Why is everyone in such a hurry? Will five horsepower really light up your world to the point that you can't live without it? Relax....It's fishing....Take some time and enjoy one of life's simple pleasures!!!


----------



## monsterKAT11 (Jun 20, 2004)

the main reason they do it is because they wanna hit the lakes with a 10 hp limit, and instead of having to buy a new motor, or just not going they figure they'll just switch the stickers and no one will ever know!


i've heard of this happening alot, especially at cowan. and from what i hear they are freakin down right militant about you having no more than 10. if you try, they'll bust you. 


thats why i specifically wanted something no more than 10 on my flatbottom


----------



## UFM82 (Apr 6, 2004)

These lakes are normally smaller lakes and the powers that be impose a limit because they are trying to keep the lakes safe from both the boater side and the environmental side. Many of these lakes have cuts, coves, creeks and other blind areas that could cause issues if you came flying out at speed. The hp limit prevents anyone from running at high speeds on the water and keeps everyone safe.
The other reason is for bank erosion issues. Wakes eat the bank away, causing deterioration of the water quality as soil falls into the lake as the bank gets undercut. It also causes damage to man-made structures by putting undue stress on the pilings and floats. By keeping a low hp limit and restricting speeds, wakes are supposedly reduced. I've argued that point over the years as a bassboat running 65 mph leaves a much smaller wake than a 16' deep-V loaded to the gills with gear and people plowing long at 10 mph. However, it's the speed of the wake that apparently does the damage. That's always been a stick point for me but I don't make the rules. However, as stewards of our waterways, I think it behooves all of us to do what is right to protect our fishery. 
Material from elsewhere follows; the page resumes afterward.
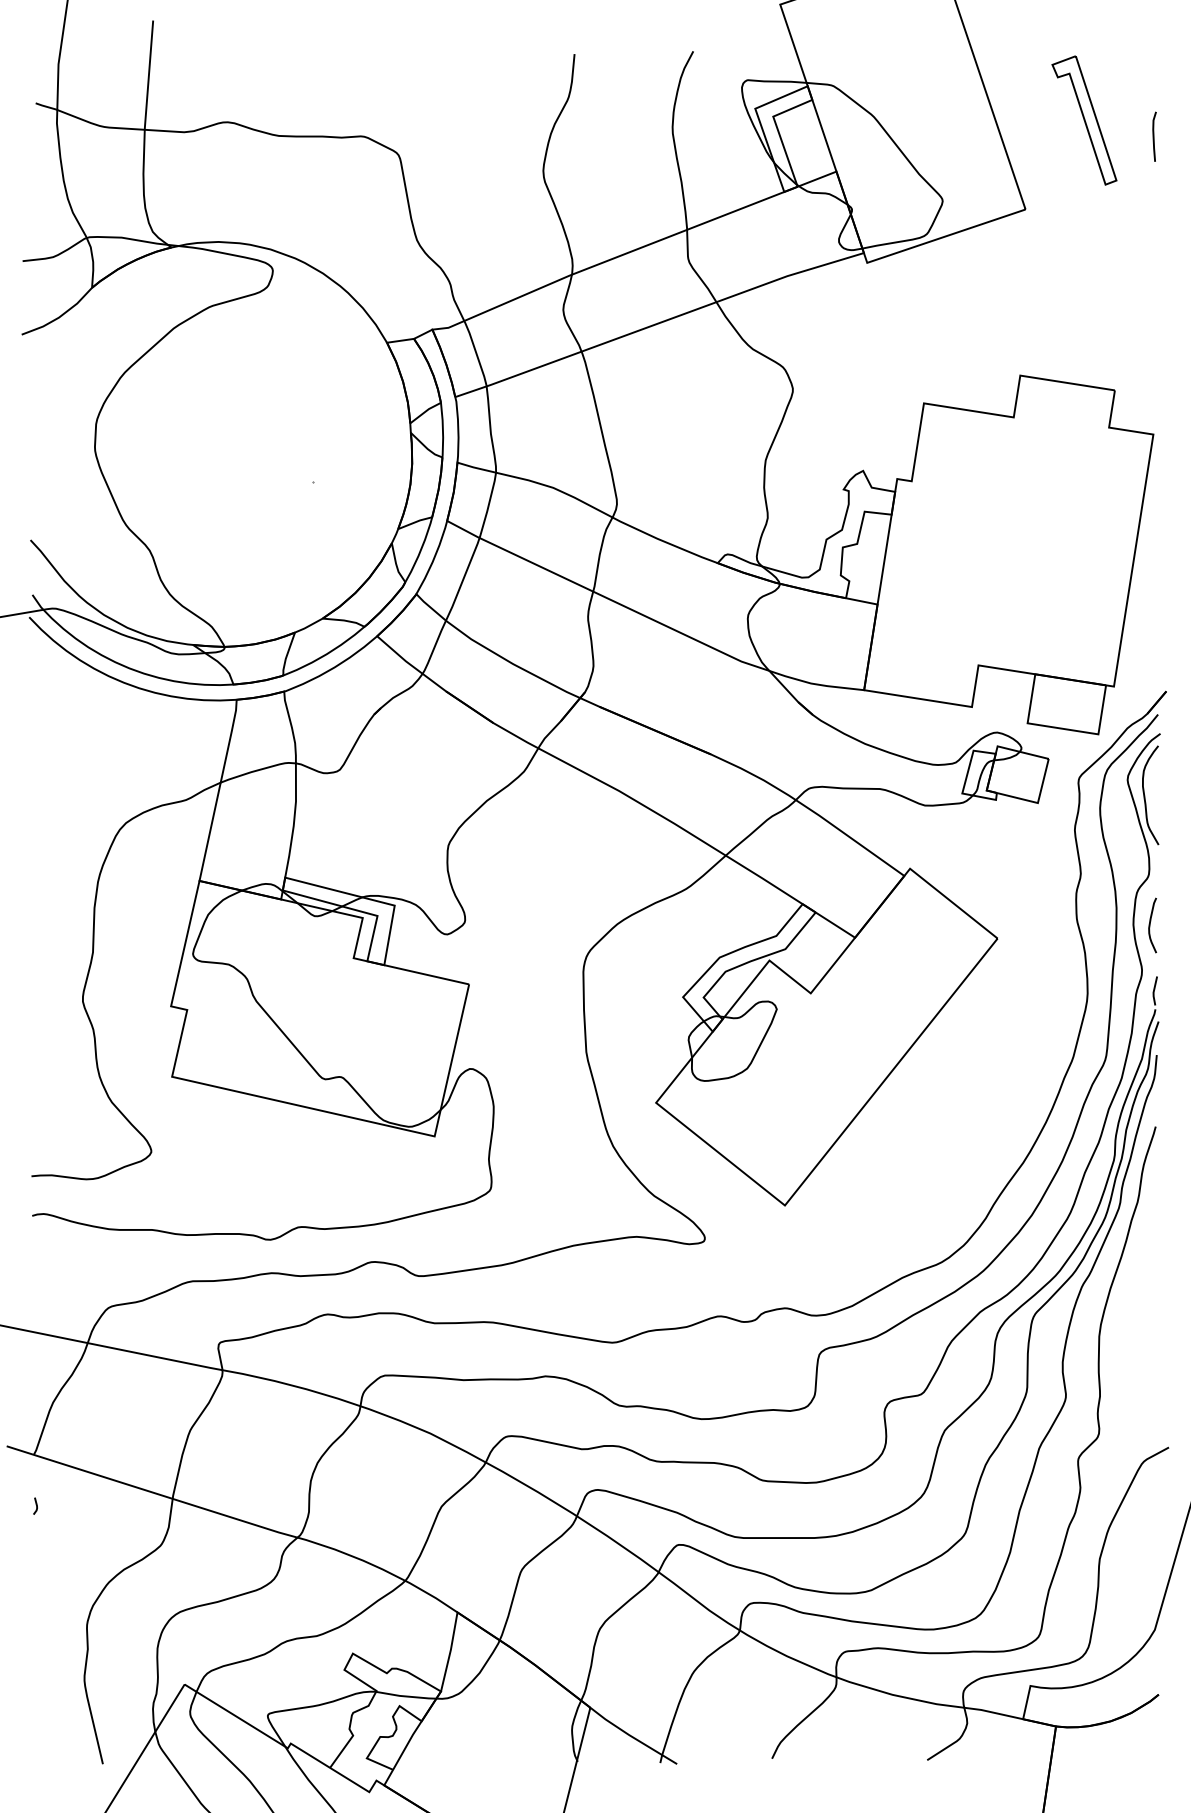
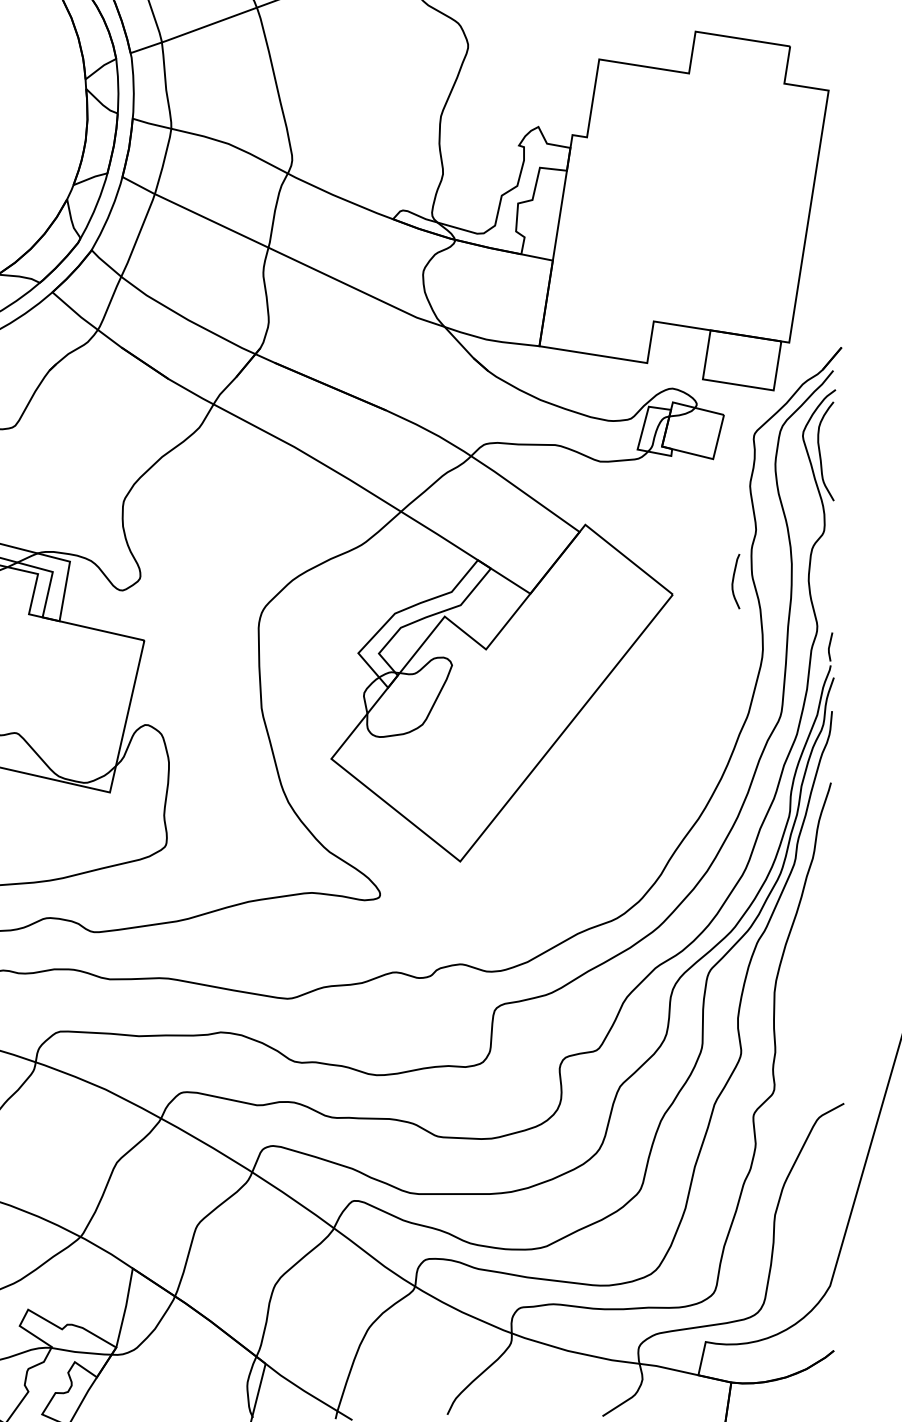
curve: (1150, 925) -> (733, 581), moved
And yes, the watercraft officer will check the plate when he sees you on plane running down the lake. The 15 hp versus the 10 can make a difference depending on the boat and yes, they do know where to look to verify the rating. The question was answered above- you know it's illegal so why do it?

UFM82


----------



## soua0363 (Jun 10, 2005)

As Misfit said...I am mainly checking to what the chances are of being caught. I know officers know that people do it but how often do they check? 
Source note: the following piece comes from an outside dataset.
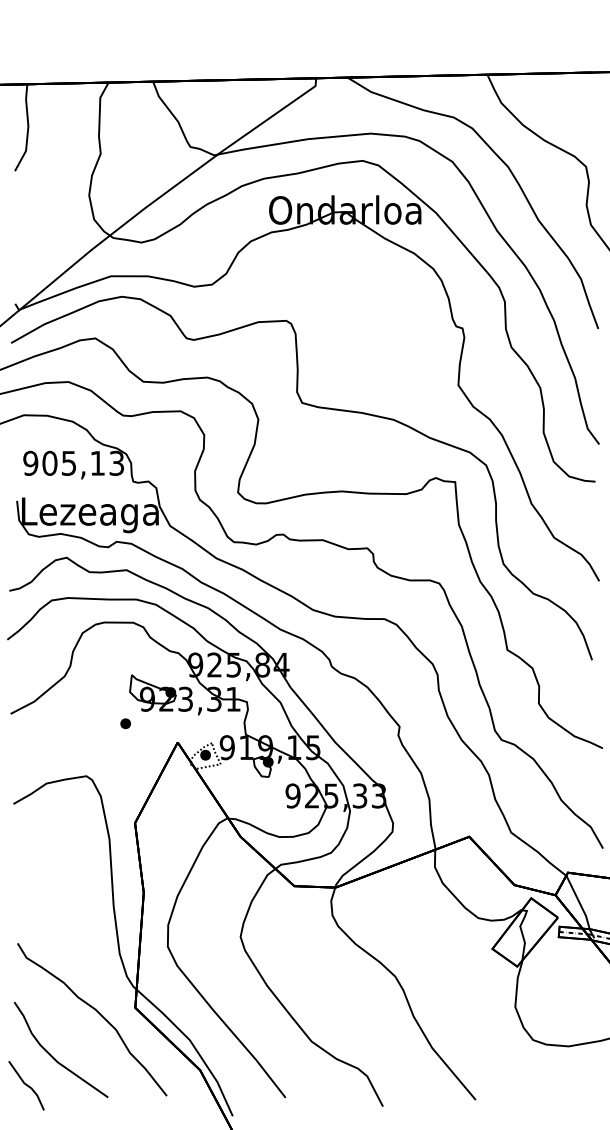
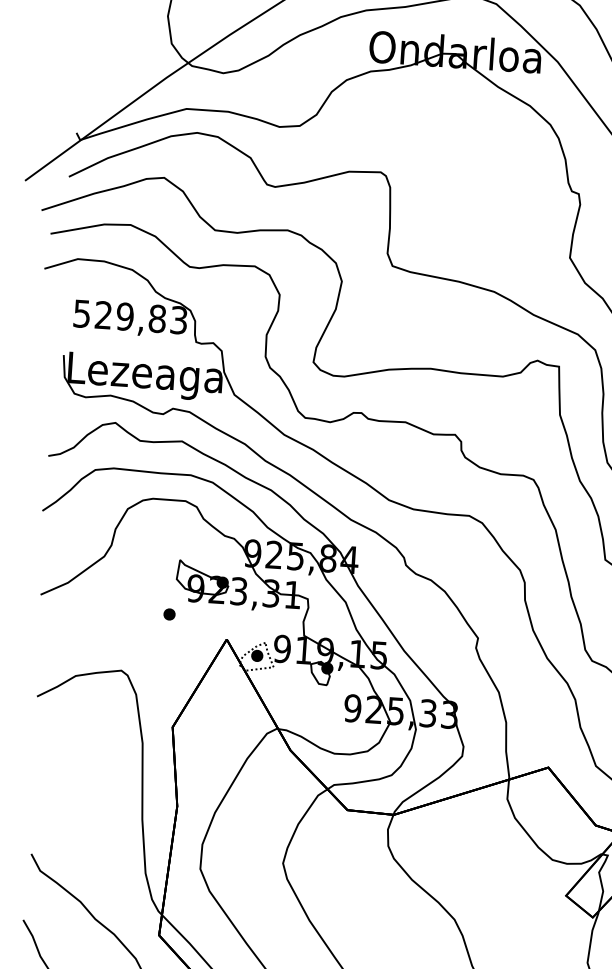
text: (64, 462) -> (120, 315), 905,13 -> 529,83

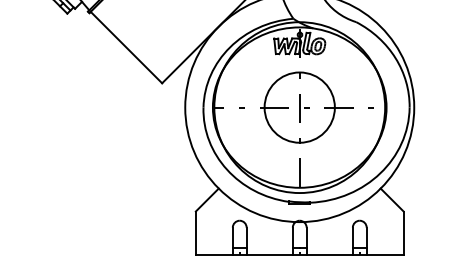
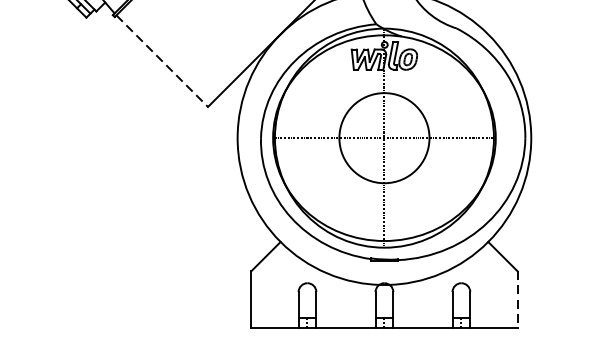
line: (126, 47) -> (162, 61), solid -> dashed
line: (403, 233) -> (517, 299), solid -> dashed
I am just curious after being out at Acton and some guy blew by me with a so called 9.9 and I had a huge head start with a 7.5. I was half way across the lake and he was still at the other end and he caught up and pass me by like the wind. I mean blew by me and kept on going to where I could not even keep up. Its like being on the highway doing 65 and someone comes by you doing 100.


----------



## reel (Dec 15, 2004)

> I am mainly checking to what the chances are of being caught. I know officers know that people do it but how often do they check?


Probably about 2&#37; if you obey all the laws and about 100% if you:


> I mean blew by me and kept on going to where I could not even keep up. Its like being on the highway doing 65 and someone comes by you doing 100


Keep us posted on how you make out.



> Acton


Some ODNR's check OGF here, so maybe the 100 MPH guy that you admire so much days are numbered.

...


----------



## carramrod (Sep 14, 2008)

I wonder why Loramie isn't a 10hp limit lake? Damn lake is shallower than my rec centers kiddie pool and there are tons of stumps everywhere...anyone from ODNR...please help me out with this one... (no ****)


----------



## Orlando (Apr 12, 2004)

The lower half has been dredged and is open zone. The upper shallower section is idle speed only, to bad some peopel dont know what "idle speed" means.


----------